The banks have asked for significant financial concessions, including adding safeguards to the debt agreements, or seeking more lucrative terms on lending, sources said. The banks also have actively considered walking away from the deal, the sources said.

"All options are on the table. Everything you would normally consider is being considered -- sticking with the deal, changing the terms, or walking away. It's all still very much up for discussion," said one source who declined to be named.

Shares of BCE hit a high of C$38.12 on Monday, but closed at C$36.58 on the Toronto Stock Exchange as investors weighed the news of the Supreme Court decision against the risk of renegotiated terms. The stock trades below the C$42.75 per share offer by the Ontario Teachers' Pension Plan and its U.S.-based private-equity partners.

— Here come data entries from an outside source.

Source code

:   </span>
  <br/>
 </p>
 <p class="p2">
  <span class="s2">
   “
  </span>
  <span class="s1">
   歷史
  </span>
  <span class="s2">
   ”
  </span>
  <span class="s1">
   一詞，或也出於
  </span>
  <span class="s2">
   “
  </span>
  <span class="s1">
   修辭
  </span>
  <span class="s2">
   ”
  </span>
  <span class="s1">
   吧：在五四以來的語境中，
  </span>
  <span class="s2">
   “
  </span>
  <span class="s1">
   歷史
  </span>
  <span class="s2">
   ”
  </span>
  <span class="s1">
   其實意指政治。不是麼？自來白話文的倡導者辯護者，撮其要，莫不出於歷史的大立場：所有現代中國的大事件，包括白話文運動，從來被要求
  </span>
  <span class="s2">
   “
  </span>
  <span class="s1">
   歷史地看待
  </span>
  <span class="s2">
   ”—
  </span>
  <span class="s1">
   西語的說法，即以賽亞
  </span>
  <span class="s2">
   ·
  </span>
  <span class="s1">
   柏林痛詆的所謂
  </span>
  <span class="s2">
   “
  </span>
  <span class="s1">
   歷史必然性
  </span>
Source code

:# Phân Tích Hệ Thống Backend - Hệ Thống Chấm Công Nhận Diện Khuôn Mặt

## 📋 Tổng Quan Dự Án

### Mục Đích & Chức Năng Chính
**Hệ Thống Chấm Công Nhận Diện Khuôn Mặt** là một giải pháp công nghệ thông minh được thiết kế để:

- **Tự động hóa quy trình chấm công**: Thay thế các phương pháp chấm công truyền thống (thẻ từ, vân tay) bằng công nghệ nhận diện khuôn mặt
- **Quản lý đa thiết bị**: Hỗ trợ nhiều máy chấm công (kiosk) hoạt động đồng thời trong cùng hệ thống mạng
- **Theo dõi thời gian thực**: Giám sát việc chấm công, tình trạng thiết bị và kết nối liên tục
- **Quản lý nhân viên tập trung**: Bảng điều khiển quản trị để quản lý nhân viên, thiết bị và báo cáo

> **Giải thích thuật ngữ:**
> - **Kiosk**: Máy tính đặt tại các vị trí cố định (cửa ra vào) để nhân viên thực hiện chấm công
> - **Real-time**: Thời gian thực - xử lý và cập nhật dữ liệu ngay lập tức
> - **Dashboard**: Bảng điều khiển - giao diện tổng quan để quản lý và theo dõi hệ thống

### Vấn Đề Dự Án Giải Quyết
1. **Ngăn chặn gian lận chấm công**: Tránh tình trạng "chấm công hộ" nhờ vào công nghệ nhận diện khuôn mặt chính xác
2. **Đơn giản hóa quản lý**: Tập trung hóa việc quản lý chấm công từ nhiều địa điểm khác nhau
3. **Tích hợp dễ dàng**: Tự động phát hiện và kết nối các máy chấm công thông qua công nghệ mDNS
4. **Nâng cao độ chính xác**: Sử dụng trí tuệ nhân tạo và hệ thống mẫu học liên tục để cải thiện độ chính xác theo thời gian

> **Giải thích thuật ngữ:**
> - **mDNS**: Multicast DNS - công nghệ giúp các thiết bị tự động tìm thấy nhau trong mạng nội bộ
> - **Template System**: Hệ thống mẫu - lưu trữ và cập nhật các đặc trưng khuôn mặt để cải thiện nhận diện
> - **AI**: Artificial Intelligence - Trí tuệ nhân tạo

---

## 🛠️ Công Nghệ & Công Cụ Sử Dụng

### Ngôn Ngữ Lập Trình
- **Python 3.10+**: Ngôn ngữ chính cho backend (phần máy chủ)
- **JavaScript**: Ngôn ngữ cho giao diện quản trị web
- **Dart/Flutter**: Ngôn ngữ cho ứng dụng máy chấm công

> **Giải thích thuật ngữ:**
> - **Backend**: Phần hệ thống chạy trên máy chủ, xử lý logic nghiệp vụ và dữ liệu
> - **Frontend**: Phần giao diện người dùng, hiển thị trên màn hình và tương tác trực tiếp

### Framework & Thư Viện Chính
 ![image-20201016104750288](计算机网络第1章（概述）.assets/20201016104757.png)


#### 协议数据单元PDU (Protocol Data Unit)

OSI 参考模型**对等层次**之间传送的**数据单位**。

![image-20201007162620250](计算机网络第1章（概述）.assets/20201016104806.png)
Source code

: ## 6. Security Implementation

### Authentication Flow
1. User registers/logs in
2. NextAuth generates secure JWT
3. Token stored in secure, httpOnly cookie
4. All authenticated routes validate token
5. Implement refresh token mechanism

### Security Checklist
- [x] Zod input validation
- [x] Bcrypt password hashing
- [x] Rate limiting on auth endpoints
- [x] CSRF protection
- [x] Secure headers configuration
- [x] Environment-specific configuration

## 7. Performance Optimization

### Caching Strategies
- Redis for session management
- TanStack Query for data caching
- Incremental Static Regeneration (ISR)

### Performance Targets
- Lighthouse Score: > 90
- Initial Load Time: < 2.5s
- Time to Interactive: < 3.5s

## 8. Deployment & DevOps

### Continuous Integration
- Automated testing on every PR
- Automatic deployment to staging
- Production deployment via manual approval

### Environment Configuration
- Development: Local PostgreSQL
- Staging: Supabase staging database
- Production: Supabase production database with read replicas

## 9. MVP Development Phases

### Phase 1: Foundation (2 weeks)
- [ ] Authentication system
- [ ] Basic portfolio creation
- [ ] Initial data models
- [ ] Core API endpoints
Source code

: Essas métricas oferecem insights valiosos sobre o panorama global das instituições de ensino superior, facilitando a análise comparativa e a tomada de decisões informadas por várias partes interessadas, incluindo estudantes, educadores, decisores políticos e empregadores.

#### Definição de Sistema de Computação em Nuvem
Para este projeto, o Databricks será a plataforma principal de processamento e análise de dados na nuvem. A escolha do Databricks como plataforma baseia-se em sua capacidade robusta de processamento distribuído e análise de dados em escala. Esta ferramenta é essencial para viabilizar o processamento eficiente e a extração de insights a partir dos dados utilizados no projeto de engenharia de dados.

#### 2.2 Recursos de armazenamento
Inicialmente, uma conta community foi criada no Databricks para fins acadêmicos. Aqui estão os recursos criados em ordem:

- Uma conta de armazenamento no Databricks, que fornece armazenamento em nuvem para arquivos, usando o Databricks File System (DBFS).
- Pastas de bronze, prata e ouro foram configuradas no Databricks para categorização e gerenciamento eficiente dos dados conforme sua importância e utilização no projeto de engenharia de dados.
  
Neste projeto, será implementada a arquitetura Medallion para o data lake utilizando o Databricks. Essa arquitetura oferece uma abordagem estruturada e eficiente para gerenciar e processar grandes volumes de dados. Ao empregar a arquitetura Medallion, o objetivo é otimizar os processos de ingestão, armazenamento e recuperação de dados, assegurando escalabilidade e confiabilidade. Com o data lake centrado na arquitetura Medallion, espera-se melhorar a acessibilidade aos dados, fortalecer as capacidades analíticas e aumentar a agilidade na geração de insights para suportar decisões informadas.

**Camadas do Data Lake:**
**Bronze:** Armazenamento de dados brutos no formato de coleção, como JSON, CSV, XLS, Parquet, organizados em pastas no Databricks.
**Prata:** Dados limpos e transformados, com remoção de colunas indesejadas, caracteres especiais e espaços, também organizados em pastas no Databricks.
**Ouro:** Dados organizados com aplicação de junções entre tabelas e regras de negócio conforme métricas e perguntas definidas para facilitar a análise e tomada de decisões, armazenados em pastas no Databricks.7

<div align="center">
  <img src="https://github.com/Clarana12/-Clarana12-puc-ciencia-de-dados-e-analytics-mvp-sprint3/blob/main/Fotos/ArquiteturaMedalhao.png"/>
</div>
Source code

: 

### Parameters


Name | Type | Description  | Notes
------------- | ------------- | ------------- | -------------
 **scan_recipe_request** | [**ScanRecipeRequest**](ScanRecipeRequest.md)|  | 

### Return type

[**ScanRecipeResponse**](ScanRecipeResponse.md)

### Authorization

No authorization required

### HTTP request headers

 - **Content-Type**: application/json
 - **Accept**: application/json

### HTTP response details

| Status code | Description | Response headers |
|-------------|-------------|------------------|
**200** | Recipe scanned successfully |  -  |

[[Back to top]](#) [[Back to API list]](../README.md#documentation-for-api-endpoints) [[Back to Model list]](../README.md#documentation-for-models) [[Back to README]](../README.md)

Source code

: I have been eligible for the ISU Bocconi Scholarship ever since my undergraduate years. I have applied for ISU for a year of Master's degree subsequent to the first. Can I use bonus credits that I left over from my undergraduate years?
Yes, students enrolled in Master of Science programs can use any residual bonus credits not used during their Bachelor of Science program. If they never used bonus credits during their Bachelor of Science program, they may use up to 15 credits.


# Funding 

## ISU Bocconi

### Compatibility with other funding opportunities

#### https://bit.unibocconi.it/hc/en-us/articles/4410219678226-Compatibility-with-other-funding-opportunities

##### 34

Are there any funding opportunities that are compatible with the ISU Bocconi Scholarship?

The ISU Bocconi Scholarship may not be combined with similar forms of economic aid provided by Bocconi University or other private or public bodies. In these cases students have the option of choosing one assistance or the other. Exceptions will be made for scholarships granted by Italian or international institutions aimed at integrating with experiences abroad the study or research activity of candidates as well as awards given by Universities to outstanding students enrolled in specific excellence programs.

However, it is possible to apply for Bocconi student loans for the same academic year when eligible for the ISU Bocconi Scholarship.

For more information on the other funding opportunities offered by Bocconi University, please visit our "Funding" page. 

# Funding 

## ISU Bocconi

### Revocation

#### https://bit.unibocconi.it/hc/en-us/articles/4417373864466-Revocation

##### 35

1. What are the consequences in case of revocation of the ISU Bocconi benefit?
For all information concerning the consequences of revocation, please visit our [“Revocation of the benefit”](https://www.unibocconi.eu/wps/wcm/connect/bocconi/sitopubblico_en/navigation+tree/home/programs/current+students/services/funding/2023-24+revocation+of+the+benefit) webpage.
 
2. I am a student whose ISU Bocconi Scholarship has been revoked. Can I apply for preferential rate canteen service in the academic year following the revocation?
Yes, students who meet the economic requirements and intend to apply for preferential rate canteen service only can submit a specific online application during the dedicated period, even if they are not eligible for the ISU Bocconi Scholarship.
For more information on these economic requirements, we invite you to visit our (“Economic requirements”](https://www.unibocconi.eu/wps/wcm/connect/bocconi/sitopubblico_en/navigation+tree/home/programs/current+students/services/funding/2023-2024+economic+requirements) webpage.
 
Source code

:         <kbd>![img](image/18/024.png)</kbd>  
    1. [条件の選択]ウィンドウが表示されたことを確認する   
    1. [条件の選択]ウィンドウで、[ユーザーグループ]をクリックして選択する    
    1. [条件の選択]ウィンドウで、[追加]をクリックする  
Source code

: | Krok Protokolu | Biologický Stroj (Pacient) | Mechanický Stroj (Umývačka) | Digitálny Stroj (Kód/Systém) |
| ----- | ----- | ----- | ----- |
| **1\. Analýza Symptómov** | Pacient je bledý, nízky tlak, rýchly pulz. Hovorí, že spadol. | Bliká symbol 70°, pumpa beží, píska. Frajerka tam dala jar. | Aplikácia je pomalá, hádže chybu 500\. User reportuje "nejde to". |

BCE's 5 percent notes due in 2017 fell to about 80.5 cents on the dollar, to yield about 8.2 percent, traders said. That represents a spread of almost 450 basis points over comparable Canadian government bonds, an indication of greater risk. The bonds were trading as high as 84 cents on the dollar last week.

Although negotiations between the banks and BCE's buyers have been ongoing for months, the talks intensified following Friday's court ruling, the sources said.

On Friday, the four banks financing the debt portion of the deal said they stood behind their original commitment. The banks, which include Citigroup Inc (C.N), Deutsche Bank AG (DBKGn.DE), Royal Bank of Scotland Group Plc (RBS.L) and Toronto-Dominion Bank (TD.TO), declined to comment on Monday.

That public statement may be the banks' intention and goal, but "does not reflect the negotiations behind the scenes," a second source said.

The group buying BCE includes Teachers' Private Capital, the private investment arm of the Ontario Teachers' Pension Plan, Providence Equity Partners Inc, Madison Dearborn Partners LLC, and Merrill Lynch Global Private Equity.

Under the terms of the deal, the regulatory approvals must be obtained before June 30. BCE, however, said on Friday it aims to close the deal in the third quarter due to the legal delays.